TASK:
Every entry that follows should be reproduced exactly.
#### PROVIDED RECORDS
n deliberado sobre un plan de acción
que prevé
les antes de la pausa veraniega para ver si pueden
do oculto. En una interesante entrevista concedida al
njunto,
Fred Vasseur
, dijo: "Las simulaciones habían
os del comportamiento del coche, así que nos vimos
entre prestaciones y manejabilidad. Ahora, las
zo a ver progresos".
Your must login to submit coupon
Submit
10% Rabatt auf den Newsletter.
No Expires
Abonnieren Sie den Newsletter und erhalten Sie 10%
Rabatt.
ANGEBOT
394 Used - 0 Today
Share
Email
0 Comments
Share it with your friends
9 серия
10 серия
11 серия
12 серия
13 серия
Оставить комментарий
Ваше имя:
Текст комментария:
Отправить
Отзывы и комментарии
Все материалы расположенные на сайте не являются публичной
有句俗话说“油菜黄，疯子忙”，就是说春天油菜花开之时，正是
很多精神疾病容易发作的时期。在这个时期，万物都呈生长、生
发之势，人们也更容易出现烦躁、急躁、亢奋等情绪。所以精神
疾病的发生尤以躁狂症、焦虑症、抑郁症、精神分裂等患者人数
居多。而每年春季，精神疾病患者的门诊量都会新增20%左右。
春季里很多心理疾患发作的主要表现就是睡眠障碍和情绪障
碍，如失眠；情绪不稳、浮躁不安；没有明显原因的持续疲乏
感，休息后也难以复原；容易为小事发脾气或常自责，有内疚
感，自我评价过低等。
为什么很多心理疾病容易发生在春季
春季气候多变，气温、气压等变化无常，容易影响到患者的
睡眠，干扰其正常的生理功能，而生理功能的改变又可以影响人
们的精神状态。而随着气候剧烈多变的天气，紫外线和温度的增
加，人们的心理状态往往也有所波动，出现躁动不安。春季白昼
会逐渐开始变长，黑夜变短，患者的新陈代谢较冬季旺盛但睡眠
########
SOLUTION FOR THIS TASK:
n deliberado sobre un plan de acción
que prevé
les antes de la pausa veraniega para ver si pueden
do oculto. En una interesante entrevista concedida al
njunto,
Fred Vasseur
, dijo: "Las simulaciones habían
os del comportamiento del coche, así que nos vimos
entre prestaciones y manejabilidad. Ahora, las
zo a ver progresos".
Your must login to submit coupon
Submit
10% Rabatt auf den Newsletter.
No Expires
Abonnieren Sie den Newsletter und erhalten Sie 10%
Rabatt.
ANGEBOT
394 Used - 0 Today
Share
Email
0 Comments
Share it with your friends
9 серия
10 серия
11 серия
12 серия
13 серия
Оставить комментарий
Ваше имя:
Текст комментария:
Отправить
Отзывы и комментарии
Все материалы расположенные на сайте не являются публичной
有句俗话说“油菜黄，疯子忙”，就是说春天油菜花开之时，正是
很多精神疾病容易发作的时期。在这个时期，万物都呈生长、生
发之势，人们也更容易出现烦躁、急躁、亢奋等情绪。所以精神
疾病的发生尤以躁狂症、焦虑症、抑郁症、精神分裂等患者人数
居多。而每年春季，精神疾病患者的门诊量都会新增20%左右。
春季里很多心理疾患发作的主要表现就是睡眠障碍和情绪障
碍，如失眠；情绪不稳、浮躁不安；没有明显原因的持续疲乏
感，休息后也难以复原；容易为小事发脾气或常自责，有内疚
感，自我评价过低等。
为什么很多心理疾病容易发生在春季
春季气候多变，气温、气压等变化无常，容易影响到患者的
睡眠，干扰其正常的生理功能，而生理功能的改变又可以影响人
们的精神状态。而随着气候剧烈多变的天气，紫外线和温度的增
加，人们的心理状态往往也有所波动，出现躁动不安。春季白昼
会逐渐开始变长，黑夜变短，患者的新陈代谢较冬季旺盛但睡眠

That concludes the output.